Specify all labels with labs

ggplot(CPS85_clean,
       aes(x = age, 
           y = exper)) +
  geom_point(color= "darkorange") + 
  geom_smooth(method = "lm") + 
  labs(title    = "A positive correlation between age and experience",
       subtitle = "Arrrrrrr matey!",
       x        = "Age",
       y        = "Experience (year)",
       caption  = "Data taken from the `mosaicData` package.")

Themes

  • Specify a general layout
  • Costomize the font

Specify text_settings

text_settings <- 
  theme(plot.title = element_text(size = 16, face = 'bold')) +
  theme(plot.subtitle = element_text(size = 14)) +
  theme(axis.title.x = element_text(size = 16, face = 'bold')) +
  theme(axis.title.y = element_text(size = 16, face = 'bold')) +
  theme(axis.text.x = element_text(size = 10)) +
  theme(axis.text.y = element_text(size = 10)) + 
  theme(plot.title = element_text(hjust = 0.5),
        plot.subtitle = element_text(hjust = 0.5))
ggplot(CPS85_clean,
       aes(x = age, 
           y = exper)) +
  geom_point(color= "darkorange") + 
  geom_smooth(method = "lm") + 
  labs(title    = "A positive correlation between age and experience",
       subtitle = "Arrrrrrr matey!",
       x        = "Age",
       y        = "Experience (year)",
       caption  = "Data taken from the `mosaicData` package.") + 
  theme_minimal() + 
  text_settings

Display Multiple Figures

Overlaying

Add a density plot on to histogram. Need to change the y-axis to density

ggplot(CPS85_clean,aes(x = wage, y = ..density..)) +
  geom_histogram(fill = "darkorange", color = "black", bins = 10) + 
  geom_density(color = 'steelblue', size = 1.1) + 
  facet_wrap(~sex)

Organize figures into grid

Assign figures into variables, then orangize multiple figures using plot_grid

library(cowplot)

wage_hist <- ggplot(CPS85_clean,aes(x = wage, y = ..density..)) +
  geom_histogram(fill = "darkorange", color = "black", bins = 10) + 
  geom_density(color = 'steelblue', size = 1.1) + 
  facet_wrap(~sex) + 
  labs(title = "Wage distribution by gender") +
  theme_bw() +  # add a theme
  theme(plot.title = element_text(hjust = 0.5),   
        plot.subtitle = element_text(hjust = 0.5)) 

wage_age_plot <- ggplot(CPS85_clean,
       aes(x = age, 
           y = wage, 
           color = sex)) +
  geom_point() + 
  geom_smooth(method = "lm") + 
  scale_x_continuous(breaks = seq(18, 64, 5)) + 
  labs(title = "Associations between Wage and age") +
  theme_light() +  # add a theme
  theme(plot.title = element_text(hjust = 0.5),   
        plot.subtitle = element_text(hjust = 0.5)) 

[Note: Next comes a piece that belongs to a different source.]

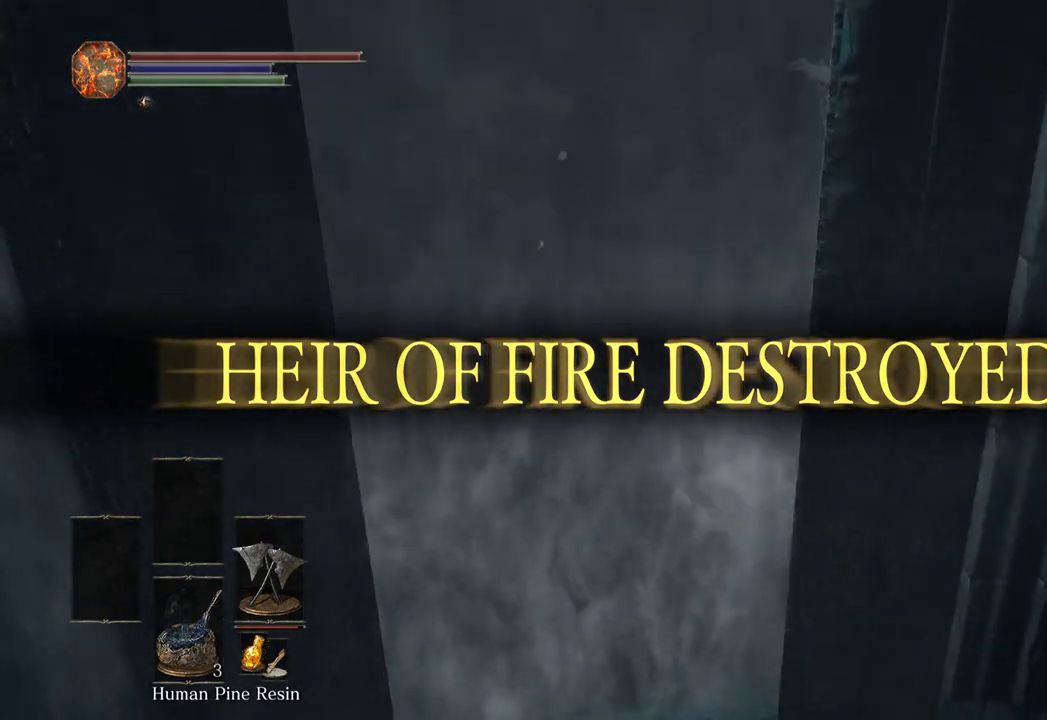
{"dt_ms": 500, "buttons": [], "left_stick": "down", "right_stick": "up", "events": [[67, "right_stick", "up-left"], [200, "right_stick", "center"], [433, "right_stick", "up"]]}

plot_grid(wage_hist, wage_age_plot)

Yes, you can customize EVERYTHING!

ggplot gives you the flexibility to customize almost everything. Data visualization is an art, but also it’s an important way of communication. Therefore, even if I would like to spend hours on finding the perfect color combination, increase the clarity and interpretability of your data should always be your priority. So, before deciding the colors, you may want to make sure the color palettes you use have sufficient contrast and are color-blind friendly.

A good reference for customizing ggplot

A guide for finding color blind friendly colors

Minihacks

The minihacks today are intentionally very open-ended. Get as creative as you want!

Data visualization is a great way to uncover stories in the data that would be difficult to notice by just looking at the numbers. See what stories you can uncover by exploring individual variables and their relationships with each other.

load the SaratogaHouses dataset from the mosaicData package

data(SaratogaHouses, package="mosaicData")

1a. Create visualizations for the heating variable and the livingArea variable. Add as many customization features as you want (e.g., color, labels, text settings, themes, etc.).

1b. Bonus: Can you find a way to highlight the most commont heating pattern and mark the average living area on the figure?

2a. Create visualizations to demonstrate whether newly constructed houses have different heating patterns or not.

2b. Create a histogram on price with different colors representing different fuel type.

2c. Create visualizations to demonstrate whether the age of houses differs by fuel type

3a. Create visualizations to demonstrate the association between age of the houses and price?

3b. Create visualizations to demonstrate whether the association between age of the houses and price depend on the waterfront and centralAir of the house?